===== SELECTED EXCERPT

Stylish, erudite, and bohemian, the Adam family (Helen, her mother, and her sister Pat) gradually made their way West; they arrived in San Francisco in the pivotal year of 1954, just as Jack Kerouac, Allen Ginsberg, Robert Duncan, and Jack Spicer were all actively (albeit with very different end-goals) conjuring exciting literary movements. Helen Adam, now in her early 50s, chanting her ballads and reading everyone’s tarot with her red lipstick and decadent thrift-store style, plopped herself right into the middle of these young, uber masculine, bohemian, literary méchants. They hailed her as a singular source of inspiration: the oracle of poetry itself coming through the ballad tradition. 

And she didn’t stop there. She composed an opera, hundreds of collages, and a film; she moved to New York City where she landed on her two feet once again. Now in her 60s, she found herself at the center of a burgeoning downtown theater scene happening around the Judson Church, a spoken word scene happening around Bob Holman and the Nuyorican Poets Café, and the experimental sci-fi fiction scene around Samuel Delaney.

Her literary and artistic output is impressive. And yet, the collision course of the ballad tradition into 20th century late-Modernism did not result in Helen Adam being accepted into the canons of literary history. She remains a footnote. She’s seen as a witchy eccentric — only a few who seek her out recognize the genius behind the craft of her rhymed formal poems and wild works of art. She rests now between the cracks: too weird for the formalists, and too conventional for the avant-garde.

==========
===== ROWS

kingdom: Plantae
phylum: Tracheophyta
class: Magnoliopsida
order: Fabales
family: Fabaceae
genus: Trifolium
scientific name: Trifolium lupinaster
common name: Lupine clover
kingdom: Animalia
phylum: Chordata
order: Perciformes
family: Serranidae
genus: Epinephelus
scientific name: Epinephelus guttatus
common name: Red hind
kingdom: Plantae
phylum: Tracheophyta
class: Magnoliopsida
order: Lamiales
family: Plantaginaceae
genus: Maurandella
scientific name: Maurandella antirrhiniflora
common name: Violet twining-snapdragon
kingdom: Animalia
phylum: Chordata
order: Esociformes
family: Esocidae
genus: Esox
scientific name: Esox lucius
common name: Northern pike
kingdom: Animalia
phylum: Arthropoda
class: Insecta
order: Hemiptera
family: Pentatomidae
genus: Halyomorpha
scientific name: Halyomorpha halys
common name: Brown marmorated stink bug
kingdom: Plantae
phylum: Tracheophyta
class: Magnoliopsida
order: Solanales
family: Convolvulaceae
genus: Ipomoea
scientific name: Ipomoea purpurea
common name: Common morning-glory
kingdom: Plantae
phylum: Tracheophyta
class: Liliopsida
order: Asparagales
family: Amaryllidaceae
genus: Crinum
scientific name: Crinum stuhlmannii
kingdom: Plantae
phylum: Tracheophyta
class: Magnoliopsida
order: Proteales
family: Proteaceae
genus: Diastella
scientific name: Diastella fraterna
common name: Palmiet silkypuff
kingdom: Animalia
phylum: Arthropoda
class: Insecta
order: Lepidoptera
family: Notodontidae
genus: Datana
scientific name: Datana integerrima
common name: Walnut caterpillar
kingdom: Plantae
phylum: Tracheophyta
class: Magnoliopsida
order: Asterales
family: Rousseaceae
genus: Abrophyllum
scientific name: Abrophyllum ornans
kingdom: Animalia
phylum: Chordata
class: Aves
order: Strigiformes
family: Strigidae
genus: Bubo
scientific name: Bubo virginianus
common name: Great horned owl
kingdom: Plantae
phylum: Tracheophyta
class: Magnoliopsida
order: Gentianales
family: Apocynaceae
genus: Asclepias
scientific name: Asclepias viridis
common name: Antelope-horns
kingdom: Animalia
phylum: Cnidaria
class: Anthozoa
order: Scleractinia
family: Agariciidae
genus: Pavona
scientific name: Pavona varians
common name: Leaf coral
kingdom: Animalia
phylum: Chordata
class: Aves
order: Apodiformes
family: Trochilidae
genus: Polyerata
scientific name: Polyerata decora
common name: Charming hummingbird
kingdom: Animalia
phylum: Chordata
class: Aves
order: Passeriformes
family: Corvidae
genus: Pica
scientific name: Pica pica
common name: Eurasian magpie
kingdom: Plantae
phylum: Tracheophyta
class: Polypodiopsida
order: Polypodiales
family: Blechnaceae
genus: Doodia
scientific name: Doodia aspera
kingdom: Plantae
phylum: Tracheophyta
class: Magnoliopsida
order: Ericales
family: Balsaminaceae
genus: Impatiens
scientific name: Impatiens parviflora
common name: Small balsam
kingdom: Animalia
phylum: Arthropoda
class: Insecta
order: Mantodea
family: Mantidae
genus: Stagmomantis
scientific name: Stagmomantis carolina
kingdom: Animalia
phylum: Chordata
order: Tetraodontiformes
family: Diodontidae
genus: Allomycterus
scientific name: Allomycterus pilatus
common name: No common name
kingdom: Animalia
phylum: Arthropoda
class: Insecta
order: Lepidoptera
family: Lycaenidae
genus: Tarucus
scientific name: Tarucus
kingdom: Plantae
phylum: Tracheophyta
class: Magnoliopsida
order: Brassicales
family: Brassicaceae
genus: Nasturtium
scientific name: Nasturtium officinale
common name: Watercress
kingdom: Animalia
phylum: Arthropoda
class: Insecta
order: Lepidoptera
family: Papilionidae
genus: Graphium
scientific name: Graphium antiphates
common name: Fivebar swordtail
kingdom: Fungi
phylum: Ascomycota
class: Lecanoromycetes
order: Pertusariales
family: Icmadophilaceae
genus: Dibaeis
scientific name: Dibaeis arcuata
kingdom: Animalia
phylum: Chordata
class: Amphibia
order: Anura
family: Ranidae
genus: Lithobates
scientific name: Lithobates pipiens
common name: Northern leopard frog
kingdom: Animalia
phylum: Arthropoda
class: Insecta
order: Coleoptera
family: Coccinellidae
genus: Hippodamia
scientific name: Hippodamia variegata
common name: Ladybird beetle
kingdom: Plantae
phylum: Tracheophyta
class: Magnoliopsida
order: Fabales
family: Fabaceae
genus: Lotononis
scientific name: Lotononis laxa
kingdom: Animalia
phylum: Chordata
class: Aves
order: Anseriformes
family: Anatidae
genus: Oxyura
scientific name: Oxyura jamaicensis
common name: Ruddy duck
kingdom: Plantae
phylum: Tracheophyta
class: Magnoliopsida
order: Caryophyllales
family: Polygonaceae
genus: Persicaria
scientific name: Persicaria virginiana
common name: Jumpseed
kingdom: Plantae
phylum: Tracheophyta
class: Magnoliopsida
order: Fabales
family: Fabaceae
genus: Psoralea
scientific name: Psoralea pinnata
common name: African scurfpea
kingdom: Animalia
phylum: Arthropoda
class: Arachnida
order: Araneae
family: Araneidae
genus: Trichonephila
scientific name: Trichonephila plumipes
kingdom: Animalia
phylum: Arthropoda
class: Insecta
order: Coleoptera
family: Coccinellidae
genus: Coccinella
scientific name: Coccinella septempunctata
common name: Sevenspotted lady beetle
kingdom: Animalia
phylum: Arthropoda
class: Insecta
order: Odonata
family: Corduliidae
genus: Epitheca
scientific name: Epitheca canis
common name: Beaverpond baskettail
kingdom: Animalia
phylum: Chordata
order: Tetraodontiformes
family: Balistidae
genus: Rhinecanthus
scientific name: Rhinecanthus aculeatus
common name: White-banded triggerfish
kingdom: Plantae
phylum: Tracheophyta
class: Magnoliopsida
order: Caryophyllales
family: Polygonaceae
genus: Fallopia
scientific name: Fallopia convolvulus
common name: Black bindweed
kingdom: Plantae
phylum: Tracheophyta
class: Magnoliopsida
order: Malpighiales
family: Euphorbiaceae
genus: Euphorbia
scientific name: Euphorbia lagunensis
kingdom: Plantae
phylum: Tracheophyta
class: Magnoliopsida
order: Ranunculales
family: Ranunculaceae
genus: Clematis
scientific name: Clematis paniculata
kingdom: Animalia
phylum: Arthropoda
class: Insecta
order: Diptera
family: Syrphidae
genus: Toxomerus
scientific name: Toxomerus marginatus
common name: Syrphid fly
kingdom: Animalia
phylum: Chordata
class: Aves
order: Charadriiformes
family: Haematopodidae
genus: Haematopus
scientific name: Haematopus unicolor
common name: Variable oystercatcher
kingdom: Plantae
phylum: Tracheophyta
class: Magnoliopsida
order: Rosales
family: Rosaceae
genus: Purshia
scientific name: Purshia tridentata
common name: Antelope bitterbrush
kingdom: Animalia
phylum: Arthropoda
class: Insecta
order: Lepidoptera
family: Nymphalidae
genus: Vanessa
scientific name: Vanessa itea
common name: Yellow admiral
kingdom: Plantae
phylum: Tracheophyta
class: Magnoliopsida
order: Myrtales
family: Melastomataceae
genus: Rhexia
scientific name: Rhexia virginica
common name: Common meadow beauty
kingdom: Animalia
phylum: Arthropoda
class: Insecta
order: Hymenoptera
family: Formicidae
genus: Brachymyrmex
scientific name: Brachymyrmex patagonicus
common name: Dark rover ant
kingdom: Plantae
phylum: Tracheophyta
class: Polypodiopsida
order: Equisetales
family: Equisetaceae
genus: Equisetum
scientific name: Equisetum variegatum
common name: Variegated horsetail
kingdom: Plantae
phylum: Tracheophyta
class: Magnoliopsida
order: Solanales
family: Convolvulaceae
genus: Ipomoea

==========

### PROBLEM TO SOLVE
Reproduce the passage on Helen Adam word for word, starting at "Stylish, erudite, and" and ending at "the ballad tradition.".

### RESPONSE FOR THIS EXERCISE
Stylish, erudite, and bohemian, the Adam family (Helen, her mother, and her sister Pat) gradually made their way West; they arrived in San Francisco in the pivotal year of 1954, just as Jack Kerouac, Allen Ginsberg, Robert Duncan, and Jack Spicer were all actively (albeit with very different end-goals) conjuring exciting literary movements. Helen Adam, now in her early 50s, chanting her ballads and reading everyone’s tarot with her red lipstick and decadent thrift-store style, plopped herself right into the middle of these young, uber masculine, bohemian, literary méchants. They hailed her as a singular source of inspiration: the oracle of poetry itself coming through the ballad tradition.